Attention All Super Heroes, Please Report to the Principal's Office

My little guy is about to head off to preschool in a month and the list of rules circulating is already starting to worry me a bit. It's not the drop-off requirements (no yapping on your cell phone) or lunch packing suggestions (a cold pack included) that have me anxious. It's not even the implied ban on head-butting (a favorite pastime which my son has abandoned, but for special occasions).

The explicit rule from my son's preschool that shocks my conscience the most was right there in print when I perused the orientation pamphlet the other day:

"Action/super hero clothing are not permitted to be worn at school as it promotes hyperactivity in the children."

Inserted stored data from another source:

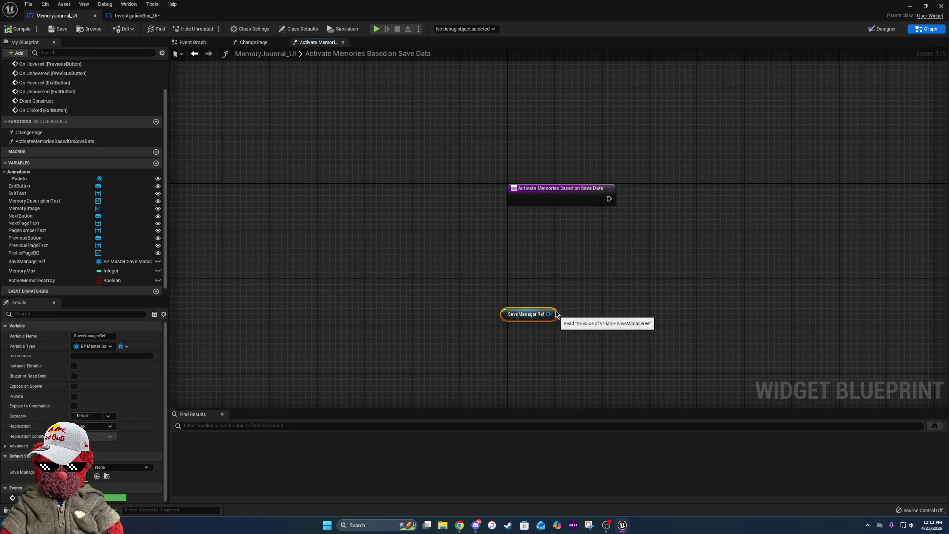
- Add a Get Master Save Data node from Save Manager Ref and tidy the layout
mouse_move(534, 314)
mouse_down()
mouse_move(534, 219)
mouse_move(561, 238)
mouse_up()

I stopped and read it again. And again. And again.

Really? Banning super hero clothes at a preschool? I think Amish schoolchildren have more freedom of expression.

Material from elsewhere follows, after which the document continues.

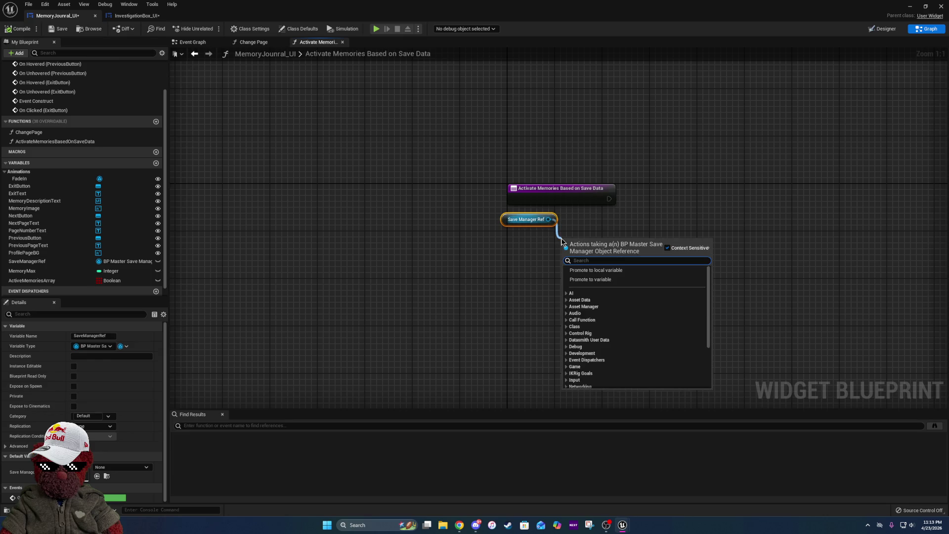
text(master)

I started wondering how exactly super hero clothing "promotes hyperactivity in the children." When a two year old dresses in a Hulk tee-shirt, do the other toddlers turn green, instantaneously develop bulging muscles, and start ripping their clothes off? Does a three year old Spiderman scale the school walls during circle time? Do children encourage Superman to fly off the jungle gym at recess?

I am dying to know what kind of alarming incidents the school has encountered in the past that would necessitate such an encompassing ban on superheroes on school premises.

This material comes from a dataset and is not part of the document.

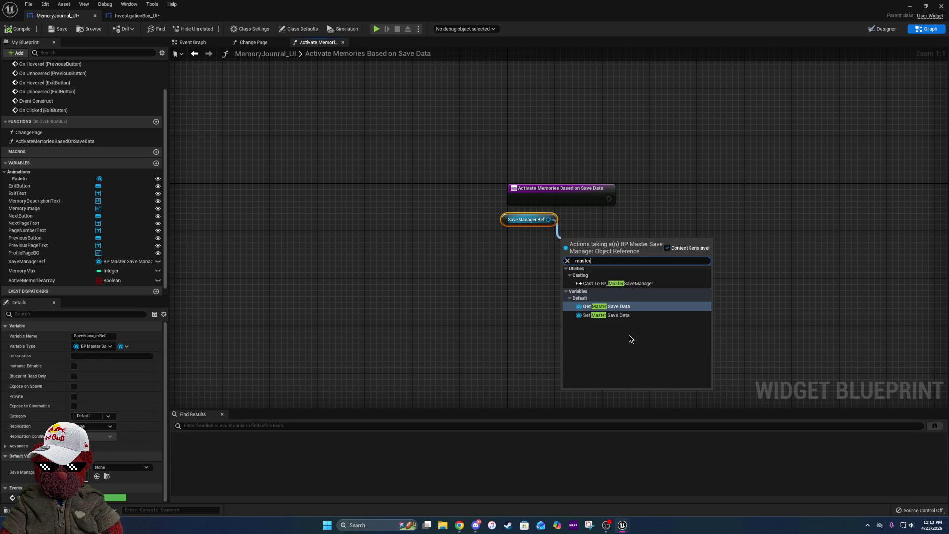
click(627, 308)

I'm wondering if this rule is really just discrimination against boys cloaked in other language. Gender profiling, if you will.

I mean, don't tell me that princess clothing and tiaras couldn't start a flash mob situation in preschool. Three year old girls would be chucking plastic "glass" slippers at one another and smearing fake lipstick on each other's faces. And if such a riot were not enough for an all out ban on princess clothes, surely the school might consider the fact that princess clothes promote unrealistic expectations about love (much in the same way that rampant porn online does for teenage boys).

As I toy with the parameters of the "superhero ban," I wonder if a cape would be considered a threat? How about an eye mask? What about face paint? Does Lightening McQueen qualify as a "super hero?" Your Honor, I argue in the negative.

My little boy hasn't even started school yet and already I want to push the limits and test the boundaries as much as I know he will. I've heard it before and I'll repeat it again. Injustice anywhere is a threat to justice everywhere.

Only problem here: it's gonna take a whole gaggle of pint-sized superheroes to eradicate this injustice.

I'm not sure yet if I'll send my son to school in his Spiderman tee-shirt or perhaps something more subtle, like a "F_ _ _ the Rules" tee-shirt (I believe this to be constitutionally protected political speech per the Supreme Court ruling in Cohen v. California).

All I can tell you is they can't ban THIS Wonder Woman from the car drop-off line. I can assure you that once the other moms see me in full super hero regalia, you can bet your ass that all other rules are out the window: the moms will be on their cell phones during drop-off (a big no-no): "DID YOU SEE WHAT SO AND SO WAS WEARING THIS MORNING?!" They'll forget to put a cold pouch in their kids' lunches (god forbid), and they may possibly head-butt their steering wheels, wishing they had come up with such a fashion forward Wonder Woman outfit first.

As for now, I'll remain vigilant, like any good super hero's mom would.